** Start of TASK INPUT **
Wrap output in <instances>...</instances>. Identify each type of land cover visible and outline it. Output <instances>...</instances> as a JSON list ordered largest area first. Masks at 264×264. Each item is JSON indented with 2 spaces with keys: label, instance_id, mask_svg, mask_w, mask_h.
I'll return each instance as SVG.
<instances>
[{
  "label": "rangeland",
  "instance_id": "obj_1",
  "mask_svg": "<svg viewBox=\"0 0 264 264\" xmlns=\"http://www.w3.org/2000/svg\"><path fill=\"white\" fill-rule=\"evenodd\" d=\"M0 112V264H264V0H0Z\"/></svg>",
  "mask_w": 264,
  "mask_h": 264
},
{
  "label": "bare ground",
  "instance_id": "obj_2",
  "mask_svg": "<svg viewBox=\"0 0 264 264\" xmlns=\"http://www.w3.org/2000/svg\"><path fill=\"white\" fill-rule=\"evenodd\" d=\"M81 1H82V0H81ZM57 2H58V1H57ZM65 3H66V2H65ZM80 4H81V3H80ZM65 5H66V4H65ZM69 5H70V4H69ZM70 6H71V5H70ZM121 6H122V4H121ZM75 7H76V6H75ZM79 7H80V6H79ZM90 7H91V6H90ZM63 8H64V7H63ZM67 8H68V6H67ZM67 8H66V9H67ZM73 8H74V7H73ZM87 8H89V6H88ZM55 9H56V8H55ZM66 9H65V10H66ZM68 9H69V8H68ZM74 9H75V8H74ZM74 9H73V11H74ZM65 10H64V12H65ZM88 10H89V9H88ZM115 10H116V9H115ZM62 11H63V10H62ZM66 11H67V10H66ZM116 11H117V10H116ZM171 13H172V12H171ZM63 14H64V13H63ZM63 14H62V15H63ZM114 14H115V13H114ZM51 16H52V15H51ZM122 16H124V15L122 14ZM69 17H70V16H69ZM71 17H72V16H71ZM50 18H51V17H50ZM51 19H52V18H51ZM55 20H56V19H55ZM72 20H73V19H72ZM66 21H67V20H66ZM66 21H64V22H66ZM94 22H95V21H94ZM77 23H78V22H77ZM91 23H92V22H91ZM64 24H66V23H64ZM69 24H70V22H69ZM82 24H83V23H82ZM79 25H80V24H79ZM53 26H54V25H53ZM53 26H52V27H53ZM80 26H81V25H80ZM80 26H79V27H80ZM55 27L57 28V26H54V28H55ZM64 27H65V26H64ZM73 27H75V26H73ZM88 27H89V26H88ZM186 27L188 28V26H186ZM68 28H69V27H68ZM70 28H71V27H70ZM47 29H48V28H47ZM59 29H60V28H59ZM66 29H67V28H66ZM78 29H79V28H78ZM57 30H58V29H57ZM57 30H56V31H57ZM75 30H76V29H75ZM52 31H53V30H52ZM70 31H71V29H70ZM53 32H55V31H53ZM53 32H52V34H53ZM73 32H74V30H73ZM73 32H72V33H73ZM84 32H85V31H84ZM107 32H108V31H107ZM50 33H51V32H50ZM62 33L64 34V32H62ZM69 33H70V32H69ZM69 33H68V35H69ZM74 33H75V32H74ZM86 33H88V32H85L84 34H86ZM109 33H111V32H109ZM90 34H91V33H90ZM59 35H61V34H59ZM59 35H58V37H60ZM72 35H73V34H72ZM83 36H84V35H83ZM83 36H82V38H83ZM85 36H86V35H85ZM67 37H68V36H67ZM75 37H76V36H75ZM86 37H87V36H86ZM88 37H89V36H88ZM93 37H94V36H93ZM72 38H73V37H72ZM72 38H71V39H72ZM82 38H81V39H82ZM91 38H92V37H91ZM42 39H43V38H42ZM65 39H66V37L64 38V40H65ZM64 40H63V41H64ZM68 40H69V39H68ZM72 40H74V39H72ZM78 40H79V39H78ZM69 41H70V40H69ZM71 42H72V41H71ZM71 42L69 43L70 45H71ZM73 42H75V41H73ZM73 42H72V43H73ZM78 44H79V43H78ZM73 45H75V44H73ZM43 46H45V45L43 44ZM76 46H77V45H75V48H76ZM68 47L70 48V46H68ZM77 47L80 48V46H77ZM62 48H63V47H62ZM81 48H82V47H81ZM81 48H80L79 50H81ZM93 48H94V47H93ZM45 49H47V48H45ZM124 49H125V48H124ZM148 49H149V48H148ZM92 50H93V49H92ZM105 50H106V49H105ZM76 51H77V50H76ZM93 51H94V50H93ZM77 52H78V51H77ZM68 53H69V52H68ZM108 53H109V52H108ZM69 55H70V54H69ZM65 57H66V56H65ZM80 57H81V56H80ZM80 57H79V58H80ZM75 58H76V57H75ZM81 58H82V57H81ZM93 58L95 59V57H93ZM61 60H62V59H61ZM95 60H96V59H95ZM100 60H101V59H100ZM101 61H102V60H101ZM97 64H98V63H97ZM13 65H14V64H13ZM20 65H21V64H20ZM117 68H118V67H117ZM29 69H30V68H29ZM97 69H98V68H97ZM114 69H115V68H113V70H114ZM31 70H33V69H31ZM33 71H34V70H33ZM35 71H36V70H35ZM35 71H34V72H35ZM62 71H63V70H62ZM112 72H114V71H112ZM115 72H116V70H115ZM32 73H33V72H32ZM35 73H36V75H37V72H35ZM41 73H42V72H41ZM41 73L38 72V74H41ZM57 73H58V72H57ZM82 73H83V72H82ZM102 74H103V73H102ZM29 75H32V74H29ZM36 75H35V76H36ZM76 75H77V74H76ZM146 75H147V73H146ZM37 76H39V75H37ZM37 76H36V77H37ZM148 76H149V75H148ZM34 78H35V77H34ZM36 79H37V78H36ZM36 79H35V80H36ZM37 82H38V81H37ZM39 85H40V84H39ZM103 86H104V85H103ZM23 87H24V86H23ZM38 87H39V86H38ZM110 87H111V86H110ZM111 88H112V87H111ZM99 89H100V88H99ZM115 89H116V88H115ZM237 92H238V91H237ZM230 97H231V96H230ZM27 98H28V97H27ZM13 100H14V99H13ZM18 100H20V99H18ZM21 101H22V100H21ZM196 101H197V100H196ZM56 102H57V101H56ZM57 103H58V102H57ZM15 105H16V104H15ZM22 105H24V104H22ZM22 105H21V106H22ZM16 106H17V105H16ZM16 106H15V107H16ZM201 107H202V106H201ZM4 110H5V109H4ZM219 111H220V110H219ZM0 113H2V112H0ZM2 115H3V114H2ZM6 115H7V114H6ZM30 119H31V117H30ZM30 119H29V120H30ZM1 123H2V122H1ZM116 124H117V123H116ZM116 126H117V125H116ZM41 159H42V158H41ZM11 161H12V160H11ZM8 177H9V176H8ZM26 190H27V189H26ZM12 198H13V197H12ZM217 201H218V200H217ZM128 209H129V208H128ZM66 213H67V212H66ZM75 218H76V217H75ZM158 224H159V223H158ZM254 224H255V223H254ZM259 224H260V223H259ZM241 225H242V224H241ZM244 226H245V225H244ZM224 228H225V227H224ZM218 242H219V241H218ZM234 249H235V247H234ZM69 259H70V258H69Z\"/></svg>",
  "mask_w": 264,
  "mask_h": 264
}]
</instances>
** End of TASK INPUT **
__WHAT YOU HAVE TO DO__: Locate every line in the entries that contains the string "instances", and copy each of those lines in full.

__THE SOLUTION__:
Wrap output in <instances>...</instances>. Identify each type of land cover visible and outline it. Output <instances>...</instances> as a JSON list ordered largest area first. Masks at 264×264. Each item is JSON indented with 2 spaces with keys: label, instance_id, mask_svg, mask_w, mask_h.
<instances>
</instances>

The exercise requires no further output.